REQUIRED ACTION 1 - According to the Portland guide excerpt below, how many acres of public forest trails does the Audubon Society of Portland's wildlife sanctuary cover?

TEXT BLOCK -
——————

ALSO: The Audubon Society of Portland's wildlife sanctuary (5151 NW Cornell Road, 292-6855, audubonportland.org) comprises 150 acres of public forest trails and one wildlife care center, home to Julio the horned owl and Ruby the friendly turkey vulture. Admission is free.

Get Naked

With its remarkable density of strip clubs and porn stores, Portland is indeed the city of other people getting publicly naked. But don't you sometimes feel a little left out? Well, no worries. You can get your exhibitionist ya-yas out—or exercise your belief in bodily liberation, or smudge your tan lines, or whatever—at two prime sunning spots in town. The popular Collins Beach (follow the signs from the Sauvie Island Bridge) is Sauvie Island's answer to Ibiza's tops-off-bottoms-up, provided you don't mind the breezes off the Columbia or the regular horse-cop patrols down the sandy strip's open expanse. For the skittish, the undergrowth in the clothing-optional portion of Rooster Rock State Park (exit 25 off I-84)—the oldest sanctioned nudie beach in the country—offers a little more privacy. This also makes it a little creepier, seedier and more likely to contain used condoms, but sometimes that's part of the fun, right? (MK)

——————

SUPPLIED INFORMATION -
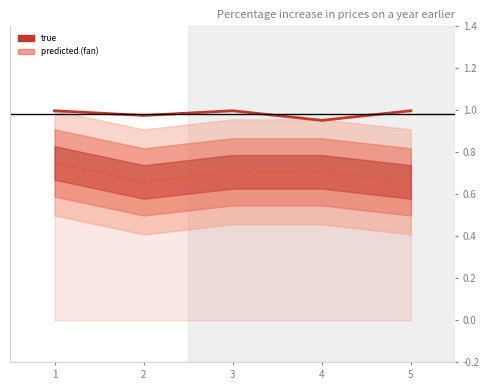

What is the value of the true point at the 5th from the left?

1.0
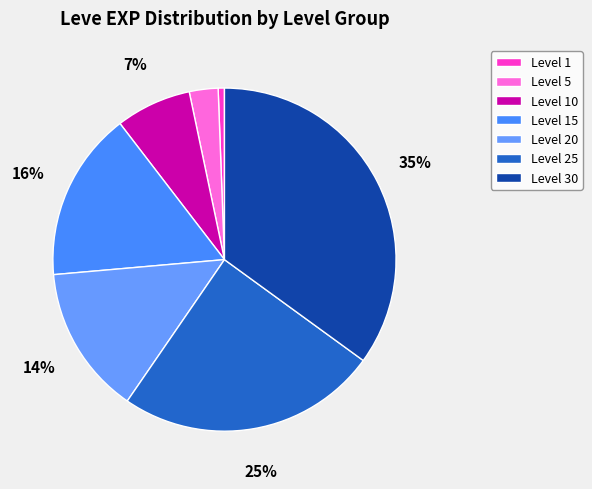

Count the number of slices in the pie.

7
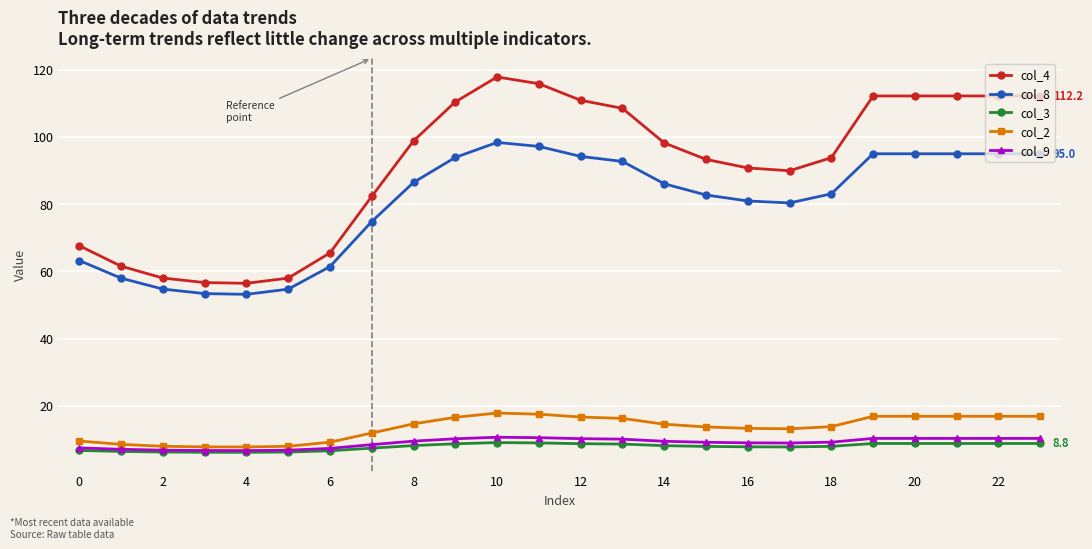

Count the number of data series in this chart.

5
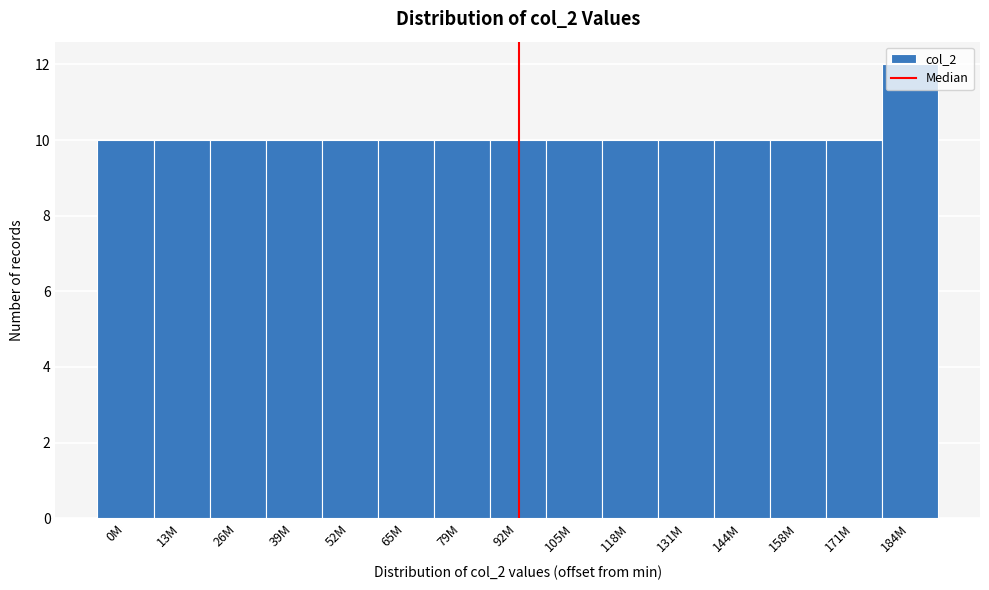

What is the value of the 9th bar from the left?

10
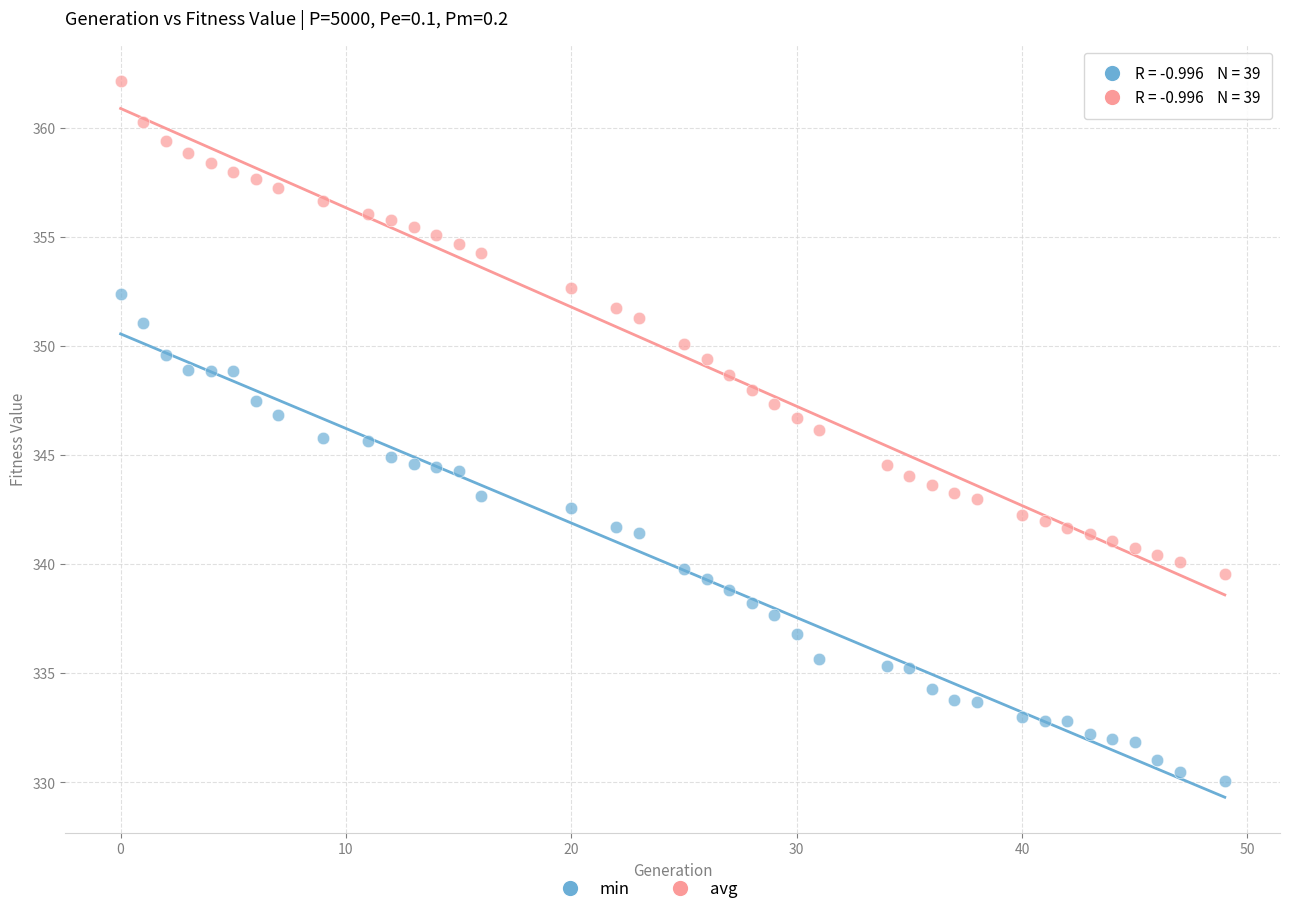

Which series contains the highest Y value?

avg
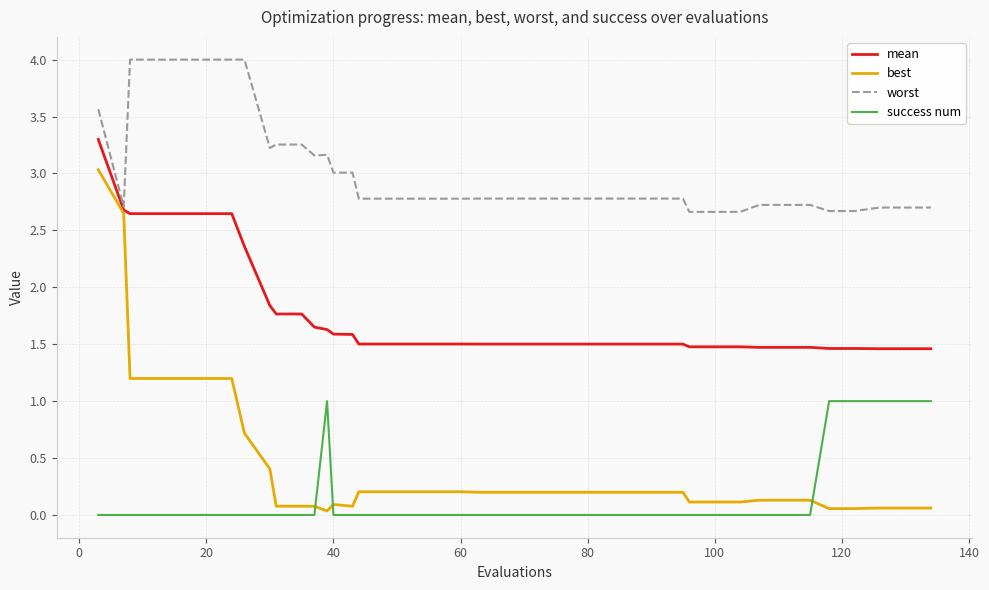

List the series in order of their peak value, lowest first.

success num, best, mean, worst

——————

REQUIRED ACTION 2 - Transcribe the whole chart listing above word for word, omitting the pictures.

ANSWER BOX 1 - 150 acres.

ANSWER BOX 2 -
What is the value of the true point at the 5th from the left?

1.0

Count the number of slices in the pie.

7

Count the number of data series in this chart.

5

What is the value of the 9th bar from the left?

10

Which series contains the highest Y value?

avg

List the series in order of their peak value, lowest first.

success num, best, mean, worst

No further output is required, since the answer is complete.